FRETpredict: a Python package for FRET efficiency predictions using rotamer libraries

• Published in: Communications biology Vol. 7; no. 1; pp. 298 - 10
• Main Authors: Montepietra, Daniele, Tesei, Giulio, Martins, João M., Kunze, Micha B. A., Best, Robert B., Lindorff-Larsen, Kresten
• Format: Journal Article
• Language: English
• Published: London Nature Publishing Group UK 09.03.2024; Nature Publishing Group; Nature Portfolio
• Subjects: 631/1647/794; 631/45/56; 631/45/612; 631/57/2265; 631/57/2266; Biomedical and Life Sciences; Fluorescence resonance energy transfer; Fluorescence Resonance Energy Transfer - methods; Intrinsically Disordered Proteins; Libraries; Life Sciences; Molecular Dynamics Simulation; Molecular modelling; Polyproline; Probes; Protein Conformation; Proteins; Software
• ISSN: 2399-3642; 2399-3642
• DOI: 10.1038/s42003-024-05910-6

Förster resonance energy transfer (FRET) is a widely-used and versatile technique for the structural characterization of biomolecules.
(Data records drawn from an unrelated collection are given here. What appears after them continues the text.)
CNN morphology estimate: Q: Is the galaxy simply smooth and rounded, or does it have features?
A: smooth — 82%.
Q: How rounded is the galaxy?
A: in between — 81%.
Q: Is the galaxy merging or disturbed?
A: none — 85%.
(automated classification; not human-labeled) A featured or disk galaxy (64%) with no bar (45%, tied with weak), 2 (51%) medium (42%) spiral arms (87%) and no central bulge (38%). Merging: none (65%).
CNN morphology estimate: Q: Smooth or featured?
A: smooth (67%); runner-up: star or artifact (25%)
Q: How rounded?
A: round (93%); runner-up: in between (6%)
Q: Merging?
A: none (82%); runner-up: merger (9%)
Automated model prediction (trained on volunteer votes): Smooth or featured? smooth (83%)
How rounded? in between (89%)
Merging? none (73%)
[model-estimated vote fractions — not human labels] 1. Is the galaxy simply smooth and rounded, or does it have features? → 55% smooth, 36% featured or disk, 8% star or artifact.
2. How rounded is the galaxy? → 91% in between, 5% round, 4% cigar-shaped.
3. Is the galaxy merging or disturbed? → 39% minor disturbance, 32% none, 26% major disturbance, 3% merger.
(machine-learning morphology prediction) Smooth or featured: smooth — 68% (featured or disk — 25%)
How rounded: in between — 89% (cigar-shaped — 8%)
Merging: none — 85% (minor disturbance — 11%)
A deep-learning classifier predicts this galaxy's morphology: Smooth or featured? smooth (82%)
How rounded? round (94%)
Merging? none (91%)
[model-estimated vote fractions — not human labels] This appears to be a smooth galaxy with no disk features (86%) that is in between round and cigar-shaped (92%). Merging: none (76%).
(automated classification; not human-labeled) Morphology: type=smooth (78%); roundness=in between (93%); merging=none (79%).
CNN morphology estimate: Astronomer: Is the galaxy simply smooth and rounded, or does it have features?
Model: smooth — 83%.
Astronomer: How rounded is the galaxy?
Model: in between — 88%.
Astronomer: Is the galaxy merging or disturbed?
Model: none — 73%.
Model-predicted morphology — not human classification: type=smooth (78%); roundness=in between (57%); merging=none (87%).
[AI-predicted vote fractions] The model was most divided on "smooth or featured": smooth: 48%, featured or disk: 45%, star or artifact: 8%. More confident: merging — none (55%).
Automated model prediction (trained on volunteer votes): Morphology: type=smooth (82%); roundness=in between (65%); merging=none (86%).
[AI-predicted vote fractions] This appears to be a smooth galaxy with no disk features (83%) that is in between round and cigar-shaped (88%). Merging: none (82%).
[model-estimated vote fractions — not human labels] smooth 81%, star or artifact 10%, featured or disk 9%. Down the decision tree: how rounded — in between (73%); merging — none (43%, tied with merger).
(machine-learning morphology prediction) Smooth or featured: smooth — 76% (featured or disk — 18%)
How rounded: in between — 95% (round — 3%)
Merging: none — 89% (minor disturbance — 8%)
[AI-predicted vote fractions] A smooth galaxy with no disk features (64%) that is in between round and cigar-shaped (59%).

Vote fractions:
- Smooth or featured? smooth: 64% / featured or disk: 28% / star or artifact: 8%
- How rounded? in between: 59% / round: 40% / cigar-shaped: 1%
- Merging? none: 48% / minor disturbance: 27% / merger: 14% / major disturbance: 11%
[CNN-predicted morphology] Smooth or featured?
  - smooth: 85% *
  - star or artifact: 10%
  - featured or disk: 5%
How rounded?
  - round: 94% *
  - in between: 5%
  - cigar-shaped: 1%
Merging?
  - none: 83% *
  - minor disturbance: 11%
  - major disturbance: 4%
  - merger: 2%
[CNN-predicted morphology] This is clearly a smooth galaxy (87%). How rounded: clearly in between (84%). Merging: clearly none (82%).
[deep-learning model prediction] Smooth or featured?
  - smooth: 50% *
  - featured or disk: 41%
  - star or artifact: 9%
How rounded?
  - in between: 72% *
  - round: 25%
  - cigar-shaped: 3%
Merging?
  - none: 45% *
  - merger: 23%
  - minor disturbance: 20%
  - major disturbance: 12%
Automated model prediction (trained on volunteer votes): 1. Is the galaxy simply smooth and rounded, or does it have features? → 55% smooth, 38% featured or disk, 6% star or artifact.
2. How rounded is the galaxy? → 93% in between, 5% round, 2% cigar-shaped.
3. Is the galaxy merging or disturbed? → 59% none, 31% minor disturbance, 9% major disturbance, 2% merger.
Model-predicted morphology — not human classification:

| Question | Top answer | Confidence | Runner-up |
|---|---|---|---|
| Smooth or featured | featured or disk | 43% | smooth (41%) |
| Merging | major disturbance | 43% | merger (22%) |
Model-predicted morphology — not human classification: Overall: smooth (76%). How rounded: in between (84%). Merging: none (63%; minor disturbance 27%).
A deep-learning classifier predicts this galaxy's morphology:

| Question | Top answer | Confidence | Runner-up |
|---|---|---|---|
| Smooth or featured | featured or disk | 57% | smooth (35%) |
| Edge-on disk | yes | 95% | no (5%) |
Here, we introduce FRETpredict, an easy-to-use Python software to predict FRET efficiencies from ensembles of protein conformations. FRETpredict uses a rotamer library approach to describe the FRET probes covalently bound to the protein. The software efficiently and flexibly operates on large conformational ensembles such as those generated by molecular dynamics simulations to facilitate the validation or refinement of molecular models and the interpretation of experimental data. We provide access to rotamer libraries for many commonly used dyes and linkers and describe a general methodology to generate new rotamer libraries for FRET probes. We demonstrate the performance and accuracy of the software for different types of systems: a rigid peptide (polyproline 11), an intrinsically disordered protein (ACTR), and three folded proteins (HiSiaP, SBD2, and MalE). FRETpredict is open source (GPLv3) and is available at github.com/KULL-Centre/FRETpredict and as a Python PyPI package at pypi.org/project/FRETpredict . The authors present and showcase applications for an easy-to-use Python package to predict FRET efficiencies from ensembles of protein conformations via a rotamer library approach.